• Fragmento del documento:

· · · · ·

La pertenencia de un elemento a un conjunto no excluye la pertenencia de ese mismo elemento a otros conjuntos. Es por ello que un número limitado de conjuntos puede comprender la totalidad de elementos existentes sin necesidad de que intervenga la totalidad de conjuntos.
El siguiente catálogo abarca a la humanidad. Todos los hombres pertenecen a alguna o algunas de sus categorías, sin perjuicio de su natural dispersión en muchas otras clasificaciones, prácticamente infinitas.
El tonto...
Nada hay peor que discutir con un tonto. Es una batalla en la que sabes de antemano que la sangre derramada será la tuya. Lo más sensato, cuando se trata de intentar debatir con un idiota, es no hacerlo jamás. Darle la razón y dejarlo a un lado con sus estupideces. El problema es que en ocasiones existen intereses comunes cuyo éxito depende de convencer al tonto de que está equivocado y no queda más remedio que embarrarse. El esfuerzo, no obstante, es completamente inútil. Tus mejores argumentos, tus conclusiones más elaboradas, sonarán en su cabeza como una radio mal sintonizada. El tonto no entiende de razones objetivas. Él tiene otra opinión y punto. No hay nada que hacer. Sin embargo, sus eternos razonamientos, que son todos el mismo bajo ilimitadas formas distintas, te van minando poco a poco hasta la más absoluta desesperación. Es como chocar contra un muro una y otra vez hasta que comprendes la inabordable rigidez de su postura y terminas dando por bueno el uso de sus propias armas, consintiendo la huida hacia el absurdo y negociando en términos incomprensibles que sólo el tonto maneja con destreza y —en ocasiones así lo parece— cierta astucia. Intentas hablar su idioma. Acaso involuntariamente, renuncias a la lógica con la esperanza de un combate en igualdad de condiciones. Y siempre fracasas.

· · · · ·

• Listado del ejercicio:

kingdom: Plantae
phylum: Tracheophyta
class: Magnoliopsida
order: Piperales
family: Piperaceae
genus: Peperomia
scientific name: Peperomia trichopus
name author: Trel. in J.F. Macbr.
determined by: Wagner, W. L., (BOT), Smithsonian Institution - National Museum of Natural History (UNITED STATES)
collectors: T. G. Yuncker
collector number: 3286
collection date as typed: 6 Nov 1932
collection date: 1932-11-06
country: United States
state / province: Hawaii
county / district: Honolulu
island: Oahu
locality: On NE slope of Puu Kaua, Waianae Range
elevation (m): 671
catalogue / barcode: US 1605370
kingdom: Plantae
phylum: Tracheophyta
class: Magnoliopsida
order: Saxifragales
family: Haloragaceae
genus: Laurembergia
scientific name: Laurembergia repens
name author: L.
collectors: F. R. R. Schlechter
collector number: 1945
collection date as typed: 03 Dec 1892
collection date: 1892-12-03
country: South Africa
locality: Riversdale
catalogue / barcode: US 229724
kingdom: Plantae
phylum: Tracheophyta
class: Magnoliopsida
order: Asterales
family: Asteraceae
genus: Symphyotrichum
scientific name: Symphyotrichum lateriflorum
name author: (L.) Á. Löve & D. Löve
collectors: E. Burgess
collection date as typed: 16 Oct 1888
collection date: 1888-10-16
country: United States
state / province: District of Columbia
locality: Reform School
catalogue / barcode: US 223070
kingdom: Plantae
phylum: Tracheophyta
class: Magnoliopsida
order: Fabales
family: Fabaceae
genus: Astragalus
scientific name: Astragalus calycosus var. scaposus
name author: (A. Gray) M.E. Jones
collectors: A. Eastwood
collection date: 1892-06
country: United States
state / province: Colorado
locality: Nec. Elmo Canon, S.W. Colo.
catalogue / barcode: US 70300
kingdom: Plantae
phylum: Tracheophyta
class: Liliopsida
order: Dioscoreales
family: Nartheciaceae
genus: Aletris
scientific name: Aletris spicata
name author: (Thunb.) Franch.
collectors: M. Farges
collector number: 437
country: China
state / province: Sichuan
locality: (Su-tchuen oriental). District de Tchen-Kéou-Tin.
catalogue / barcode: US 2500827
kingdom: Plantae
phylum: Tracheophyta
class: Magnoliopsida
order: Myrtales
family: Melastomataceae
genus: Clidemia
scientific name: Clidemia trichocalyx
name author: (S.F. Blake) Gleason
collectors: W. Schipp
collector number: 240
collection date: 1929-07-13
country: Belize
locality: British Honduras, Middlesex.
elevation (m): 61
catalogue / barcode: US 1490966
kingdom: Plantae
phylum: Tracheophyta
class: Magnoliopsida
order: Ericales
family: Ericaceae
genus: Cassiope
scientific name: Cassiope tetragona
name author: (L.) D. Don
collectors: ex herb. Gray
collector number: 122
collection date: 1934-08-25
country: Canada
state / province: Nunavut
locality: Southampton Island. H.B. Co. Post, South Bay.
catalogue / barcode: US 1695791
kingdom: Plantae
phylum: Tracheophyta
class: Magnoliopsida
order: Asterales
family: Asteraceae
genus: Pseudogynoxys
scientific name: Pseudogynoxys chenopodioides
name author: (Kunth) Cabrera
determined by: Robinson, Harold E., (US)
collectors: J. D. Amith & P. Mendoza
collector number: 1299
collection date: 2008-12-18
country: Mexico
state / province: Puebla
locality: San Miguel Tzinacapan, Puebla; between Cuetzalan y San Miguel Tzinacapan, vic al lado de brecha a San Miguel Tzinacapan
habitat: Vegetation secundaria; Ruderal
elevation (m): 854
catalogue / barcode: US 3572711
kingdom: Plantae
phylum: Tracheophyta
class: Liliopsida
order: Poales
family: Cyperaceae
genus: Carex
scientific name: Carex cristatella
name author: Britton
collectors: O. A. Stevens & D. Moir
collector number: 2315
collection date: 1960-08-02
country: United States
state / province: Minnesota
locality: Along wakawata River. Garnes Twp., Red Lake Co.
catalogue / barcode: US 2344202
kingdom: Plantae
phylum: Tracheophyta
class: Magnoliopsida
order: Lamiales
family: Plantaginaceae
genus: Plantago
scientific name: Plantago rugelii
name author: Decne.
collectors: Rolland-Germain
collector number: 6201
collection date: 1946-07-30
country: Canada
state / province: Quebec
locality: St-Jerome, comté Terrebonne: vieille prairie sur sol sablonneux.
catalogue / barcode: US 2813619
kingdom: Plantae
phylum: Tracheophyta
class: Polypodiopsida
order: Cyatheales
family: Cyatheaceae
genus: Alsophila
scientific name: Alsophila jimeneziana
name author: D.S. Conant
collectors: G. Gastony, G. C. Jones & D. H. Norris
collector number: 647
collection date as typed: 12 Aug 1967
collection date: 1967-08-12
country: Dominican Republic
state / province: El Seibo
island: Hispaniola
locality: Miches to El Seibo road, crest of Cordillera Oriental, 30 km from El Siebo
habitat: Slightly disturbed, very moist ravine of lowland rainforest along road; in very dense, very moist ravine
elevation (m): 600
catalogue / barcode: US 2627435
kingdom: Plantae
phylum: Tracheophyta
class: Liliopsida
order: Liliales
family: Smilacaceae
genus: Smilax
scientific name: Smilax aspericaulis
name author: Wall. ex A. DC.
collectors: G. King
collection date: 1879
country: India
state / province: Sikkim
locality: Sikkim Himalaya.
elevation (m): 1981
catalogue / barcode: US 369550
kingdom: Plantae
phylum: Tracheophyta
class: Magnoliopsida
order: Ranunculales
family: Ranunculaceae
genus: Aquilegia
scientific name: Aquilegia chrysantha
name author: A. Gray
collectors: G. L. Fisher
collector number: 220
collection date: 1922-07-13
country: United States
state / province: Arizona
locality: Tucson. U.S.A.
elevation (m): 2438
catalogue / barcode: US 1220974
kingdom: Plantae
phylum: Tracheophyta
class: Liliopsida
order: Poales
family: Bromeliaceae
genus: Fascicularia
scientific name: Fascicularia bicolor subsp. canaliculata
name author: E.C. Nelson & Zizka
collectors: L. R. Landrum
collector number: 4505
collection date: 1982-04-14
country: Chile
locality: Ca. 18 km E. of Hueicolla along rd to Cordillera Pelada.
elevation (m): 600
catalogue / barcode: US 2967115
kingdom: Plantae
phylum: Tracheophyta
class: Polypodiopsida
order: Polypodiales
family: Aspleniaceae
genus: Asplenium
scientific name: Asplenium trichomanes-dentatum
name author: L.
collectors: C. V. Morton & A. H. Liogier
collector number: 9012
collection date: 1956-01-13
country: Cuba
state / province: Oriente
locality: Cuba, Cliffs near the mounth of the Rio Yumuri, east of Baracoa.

· · · · ·

• Consigna A: Copia al pie de la letra el fragmento sobre el tonto desde "El siguiente catálogo" hasta "clasificaciones, prácticamente infinitas.", con este último incluido.
• Consigna B: Cambia "locality" por "place" en las líneas del listado que van desde el comienzo hasta la línea con "scientific name: Aletris spicata", incluida, sin tocar nada más. Escribe solo esas líneas.
El fragmento y el listado son materiales independientes entre sí.

• Solución del ejercicio A:
El siguiente catálogo abarca a la humanidad. Todos los hombres pertenecen a alguna o algunas de sus categorías, sin perjuicio de su natural dispersión en muchas otras clasificaciones, prácticamente infinitas.

• Solución del ejercicio B:
kingdom: Plantae
phylum: Tracheophyta
class: Magnoliopsida
order: Piperales
family: Piperaceae
genus: Peperomia
scientific name: Peperomia trichopus
name author: Trel. in J.F. Macbr.
determined by: Wagner, W. L., (BOT), Smithsonian Institution - National Museum of Natural History (UNITED STATES)
collectors: T. G. Yuncker
collector number: 3286
collection date as typed: 6 Nov 1932
collection date: 1932-11-06
country: United States
state / province: Hawaii
county / district: Honolulu
island: Oahu
place: On NE slope of Puu Kaua, Waianae Range
elevation (m): 671
catalogue / barcode: US 1605370
kingdom: Plantae
phylum: Tracheophyta
class: Magnoliopsida
order: Saxifragales
family: Haloragaceae
genus: Laurembergia
scientific name: Laurembergia repens
name author: L.
collectors: F. R. R. Schlechter
collector number: 1945
collection date as typed: 03 Dec 1892
collection date: 1892-12-03
country: South Africa
place: Riversdale
catalogue / barcode: US 229724
kingdom: Plantae
phylum: Tracheophyta
class: Magnoliopsida
order: Asterales
family: Asteraceae
genus: Symphyotrichum
scientific name: Symphyotrichum lateriflorum
name author: (L.) Á. Löve & D. Löve
collectors: E. Burgess
collection date as typed: 16 Oct 1888
collection date: 1888-10-16
country: United States
state / province: District of Columbia
place: Reform School
catalogue / barcode: US 223070
kingdom: Plantae
phylum: Tracheophyta
class: Magnoliopsida
order: Fabales
family: Fabaceae
genus: Astragalus
scientific name: Astragalus calycosus var. scaposus
name author: (A. Gray) M.E. Jones
collectors: A. Eastwood
collection date: 1892-06
country: United States
state / province: Colorado
place: Nec. Elmo Canon, S.W. Colo.
catalogue / barcode: US 70300
kingdom: Plantae
phylum: Tracheophyta
class: Liliopsida
order: Dioscoreales
family: Nartheciaceae
genus: Aletris
scientific name: Aletris spicata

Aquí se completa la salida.